Prado and his fellow researchers have promised to release a related tool to allow businesses to test whether their sites are susceptible to a BREACH-style attack.
Their attack is the latest exploit that demonstrates that so-called secure HTML pages aren't always fully secure. "When you're designing security protocols, you can implement cryptography properly, but you cannot always provide perfect confidentiality," said Prado. "When you mix a lot of protocols into the stack, there might be other layers in the stack that might be overly permissive, and then you might be able to compromise the entire trust relationship."
On the upside, the vulnerabilities outlined by the trio would need to be targeted on a site-by-site basis. For any compromised site, visitors would then be at risk of having their secret details compromised.

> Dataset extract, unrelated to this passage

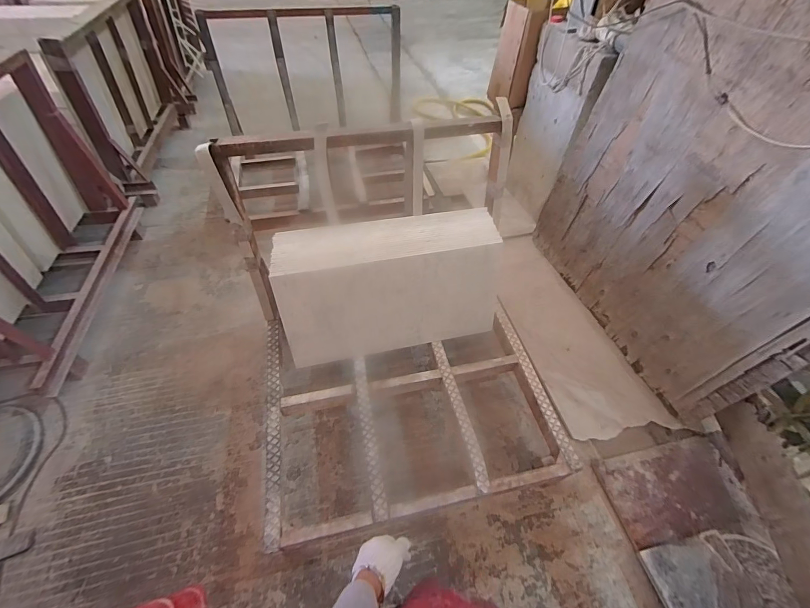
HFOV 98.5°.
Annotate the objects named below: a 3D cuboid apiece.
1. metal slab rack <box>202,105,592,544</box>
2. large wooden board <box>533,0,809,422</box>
[{"bbox_3d":[-0.013,0.043,1.124,0.982,0.813,1.020,-10,53,-8],"label":"metal slab rack"},{"bbox_3d":[1.007,-0.352,1.260,0.045,1.180,1.201,-8,51,-17],"label":"large wooden board"}]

But Prado said that numerous sites are at risk, and that crafting a related HTTPS fix would likely be "nontrivial." Still, the DHS advisory details mitigation strategies that businesses can employ, which include disabling HTTP compression such as gzip, as well as randomizing the secrets being transmitted in any particular request.
"HTTPS remains a good method of transmitting data online, but it certainly isn't perfect," AppRiver security analyst Jon French told the British Computer Society. "'Many researchers and hackers are constantly trying to find flaws within the HTTPS protocol precisely because so many people rely on it. As a result, while BREACH is the latest tool for intercepting HTTPS traffic, it's not the only one out there."
Still, the BREACH exploit vector carries caveats. "Researchers say that attackers must have access to passively monitor the target's Internet traffic," French said. "In most cases, monitoring would have to be done locally on the same network -- and that adds a layer of difficulty for hackers."